Não é por acaso que o Professor João Lobo Antunes escrevia, a propósito da implantação do «estado social» em Portugal, que «a corporação médica tinha uma hegemonia monopolista e esta tendência persistiu até hoje» (Ouvir com outros olhos, 2015, p. 58). É de recordar que, no dia 25 de Abril, a sede da Ordem dos Médicos estava encerrada à ordem da PIDE e, entre os médicos então detidos achavam-se futuros membros dos governos provisórios…

A chamada «falta de médicos» resulta do controle que a Ordem tem mantido sobre o restritivo «numerus clausus» para os cursos de Medicina. Quanto às remunerações dos profissionais de saúde, é virtualmente insolúvel. Ou se permite a acumulação do exercício profissional nos sectores público e privado e estarão cada vez mais insatisfeitos com as condições de trabalho no sector público; ou não se permite… e será a debandada geral em favor das remunerações do privado, ficando portanto cada menos profissionais no SNS sem no entanto que o sector privado tenha meios para pagar bem a toda a gente!

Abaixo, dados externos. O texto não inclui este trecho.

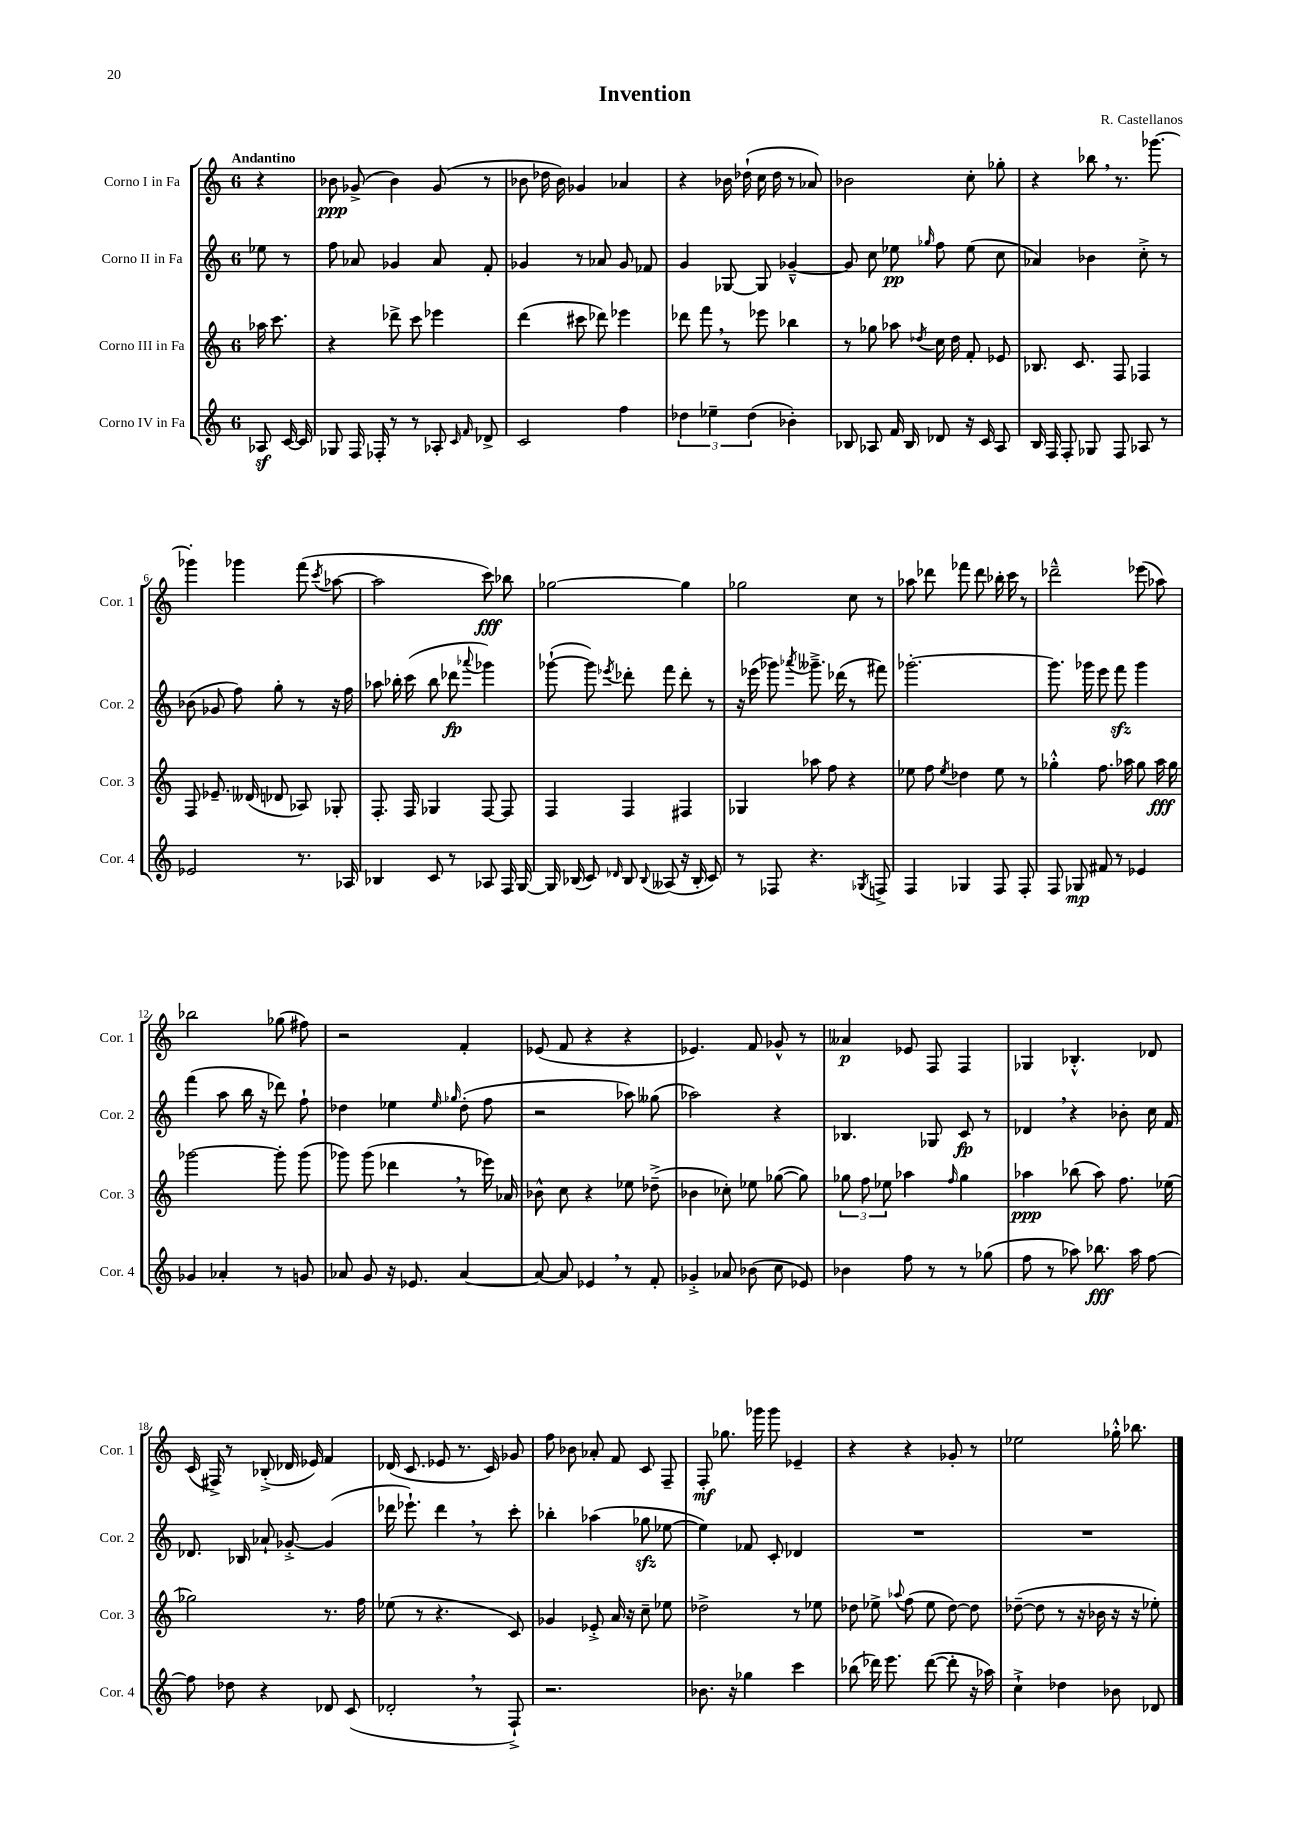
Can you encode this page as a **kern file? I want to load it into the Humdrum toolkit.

**kern	**kern	**kern	**kern
*staff4	*staff3	*staff2	*staff1
*clefG2	*clefG2	*clefG2	*clefG2
*k[]	*k[]	*k[]	*k[]
*M6/8	*M6/8	*M6/8	*M6/8
8A-/	16aa-\	8ee-\	4r
.	8.ccc\	.	.
[16c/	.	8r	.
16c/]	.	.	.
=	=	=	=
8G-/	4r	8ff\	8b-\
16F/	.	8a-/	(8g-^/
16F-'/	.	.	.
8r	8ddd-^\	4g-/	4b-\)
8r	8ccc\	.	.
8A-'/	4eee-\	8a-/	(8g-/
16qqc/	.	.	.
16qqf/	.	.	.
8d-^/	.	8f'/	8r
=	=	=	=
2c/	(4ddd\	4g-/	8b-\
.	.	.	16dd-\
.	.	.	16b-\)
.	8ccc#\	8r	4g-/
.	8ddd-\)	8a-/	.
4ff\	4eee-\	8g-/	4a-/
.	.	8f-/	.
=	=	=	=
6dd-\	8ddd-\	4g/	4r
.	8fff\	.	.
6ee-~\	.	.	.
.	8r	[8G-/	16b-\
.	.	.	(16dd-`\
(6dd-\	.	.	.
.	8eee-\	8G-/]	16cc\
.	.	.	16dd-\
4b-'\)	4bb-\	[4g-~^^/	8r
.	.	.	8a-/)
=	=	=	=
8B-/	8r	8g-/]	2b-\
8A-/	8gg-\	8cc\	.
16f/	8aa-\	8ee-\	.
16B-/	.	.	.
.	8qdd-/	16qqgg-/	.
8d-/	16cc\	8ff\	.
.	16dd-\	.	.
16r	8f'/	(8ee-\	8cc'\
16c/	.	.	.
8A-/	8e-/	8cc\	8gg-'\
=	=	=	=
16B/	8.B-/	4a-/)	4r
16F/	.	.	.
8F'/	.	.	.
.	8.c/	.	.
8G-/	.	4b-\	8bb-\
8F/	8F/	.	8.r
8A-/	4F-/	8cc'^\	.
.	.	.	[8.ggg-\
8r	.	8r	.
=	=	=	=
2e-/	8F/	(8b-\	4ggg-'\]
.	8.e-~/	8g-/	.
.	.	8ff\)	4ggg-\
.	(16d--/	.	.
.	8d-/	8gg'\	.
8.r	8A-/)	8r	(8fff\
.	.	.	8qccc/
.	8G-'/	16r	[8aa-\
16A-/	.	16ff\	.
=	=	=	=
4B-/	8.F'/	8aa-\	2aa-\]
.	.	16bb-'\	.
.	16F/	(16ccc\	.
8c/	4G-/	8bb-\	.
8r	.	8ddd-\	.
.	.	8qqaaa-/	.
8A-/	[8F/	4ggg-\)	8ccc\)
16F/	8F/]	.	8bb-\
[16G/	.	.	.
=	=	=	=
16G/]	4F/	([8ggg-`\	[2gg-\
(16B-/	.	.	.
8c/)	.	8ggg-\])	.
16qqd-/	.	8qeee-/	.
8B-/	4F/	8ddd-'\	.
8qqB-/	.	.	.
(8A--/	.	8fff\	.
16r	4F#/	8ddd-'\	4gg-\]
16B-'/	.	.	.
8c/)	.	8r	.
=	=	=	=
8r	4G-/	16r	2gg-\
.	.	(16eee-\	.
8F-/	.	8ggg-\)	.
.	.	8qaaa-/	.
4.r	8aa-\	8.ggg--~^\	.
.	8ff\	.	.
.	.	(16ddd-\	.
.	4r	8r	8cc\
8qG-/	.	.	.
8F^/	.	8fff#\)	8r
=	=	=	=
4F/	8ee-\	[2.ggg-'\	8aa-\
.	8ff\	.	8ddd-\
.	8qee-/	.	.
4G-/	4dd-\	.	8fff-\
.	.	.	8ddd-\
8F/	8ee-\	.	16bb-'\
.	.	.	16ccc\
8F'/	8r	.	8r
=	=	=	=
8F/	4gg-'^^\	8.ggg-\]	2ddd-~^^\
8G-/	.	.	.
.	.	16ggg-\	.
8f#/	8.ff\	8eee\	.
8r	.	8fff\	.
.	16aa-\	.	.
4e-/	8gg-\	4ggg-\	(8eee-\
.	16aa-\	.	8aa-\)
.	16gg-\	.	.
=	=	=	=
4g-/	[2ggg-\	(4fff\	2bb-\
4a-'/	.	8aa\	.
.	.	16bb\	.
.	.	16r	.
8r	8ggg-'\]	8ddd-\)	(8gg-\
8g/	(8ggg-\	8ff`\	8ff#\)
=	=	=	=
8a-/	8ggg-\)	4dd-\	2r
8g/	(8ggg-\	.	.
16r	4ddd-\	4ee-\	.
8.e-/	.	.	.
.	.	16qqee-/	.
.	.	16qqgg-/	.
[4a-/	8r	(8dd-'\	4f'/
.	16eee-\)	8ff\	.
.	16a-/	.	.
=	=	=	=
8a-/_	8b-^^\	2r	(8e-/
8a-/]	8cc\	.	8f/
4e-/	4r	.	4r
8r	8ee-\	8aa-\)	4r
8f'/	(8dd-~^\	(8gg--\	.
=	=	=	=
4g-'^/	4b-\	2aa-\)	4.e-/)
8a-/	8cc-'\)	.	.
(8b-\	8ee-\	.	8f/
8cc\	([8gg-\	4r	8g-^^/
8e-/)	8gg-\])	.	8r
=	=	=	=
4b-\	12gg-\	4.B-/	4a--/
.	12ff\	.	.
.	12ee-\	.	.
8ff\	4aa-\	.	8e-/
8r	.	8G-/	8F/
.	16qqff/	.	.
8r	4gg-\	8c/	4F/
(8gg-\	.	8r	.
=	=	=	=
8ff\	4aa-\	4d-/	4G-/
8r	.	.	.
8aa-\)	(8bb-\	4r	4.B-'^^/
8.bb-\	8aa-\)	.	.
.	8.ff\	8b-'\	.
16aa-\	.	.	.
[8ff\	.	16cc\	8d-/
.	(16ee-\	16f/	.
=	=	=	=
8ff\]	2gg-\)	8.d-/	(16c/
.	.	.	16F#^/)
8dd-\	.	.	8r
.	.	16B-/	.
4r	.	8a-`/	(8B-'^/
.	.	[8g-'^/	16d-/
.	.	.	16e-/)
8d-/	8.r	(4g-/]	4f/
(8c/	.	.	.
.	16ff\	.	.
=	=	=	=
2d-'/	(8ee-\	16ddd-\	(16d-/
.	.	8.eee-`\)	8.c/
.	8r	.	.
.	4.r	4ddd-\	8e-/
.	.	.	8.r
8r	.	8r	.
.	.	.	16c/)
8F`^/)	8c/)	8ccc'\	8g-/
=	=	=	=
2.r	4g-/	4bb-'\	8ff\
.	.	.	8b-\
.	8e-'^/	(4aa-\	8a-'/
.	16a/	.	8f/
.	16r	.	.
.	8cc~\	8gg-\	8c/
.	8ee-\	[8ee-\	8F~/
=	=	=	=
8.b-\	2dd-^\	4ee-\])	8F'/
.	.	.	8.gg-\
16r	.	.	.
4gg-\	.	8f-/	.
.	.	.	16ggg-\
.	.	8c'/	8ggg-\
4ccc\	8r	4d-/	4e-~/
.	8ee-\	.	.
=	=	=	=
(8bb-\	8dd-\	2.r	4r
16ddd-\)	8ee-^\	.	.
8.eee\	.	.	.
.	8qqaa-/	.	.
.	(8ff\	.	4r
([8ddd-\	8ee-\	.	.
8ddd-'\]	[8dd-\)	.	8g-'/
16r	8dd-\]	.	8r
16aa-\)	.	.	.
=	=	=	=
4cc`^\	([8dd-~\	2.r	2ee-\
.	8dd-\]	.	.
4dd-\	8r	.	.
.	16r	.	.
.	16b-\	.	.
8b-\	16r	.	16gg-'^^\
.	16r	.	8.bb-\
8d-/	8ee-'\)	.	.
==	==	==	==
*-	*-	*-	*-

Na realidade, os bons cuidados de saúde são demasiado caros para serem pagos pelos doentes. Não há hospitais que deem lucro: nem públicos nem privados. Não sendo os impostos suficientes para pagar a saúde, só os pagamentos das pessoas saudáveis às companhias de seguros podem manter hospitais adequados e estes, por seu turno, funcionam como chamariz para tomar um seguro!

A solução de fazer pagar a todos os contribuintes um «imposto de saúde» não é má ideia e já é praticada em inúmeros países, sujeita às regras de probabilidade de estar doente. Já existe a ADSE e o que se tira aos impostos em geral mas, para garantir serviços condignos, faltam muitos milhares de milhões de euros. Assim houvesse um governo com coragem para criar um seguro de saúde obrigatório. Ficar calado e fazer de conta que uma nova lei vai resolver o problema, isso é mistificação!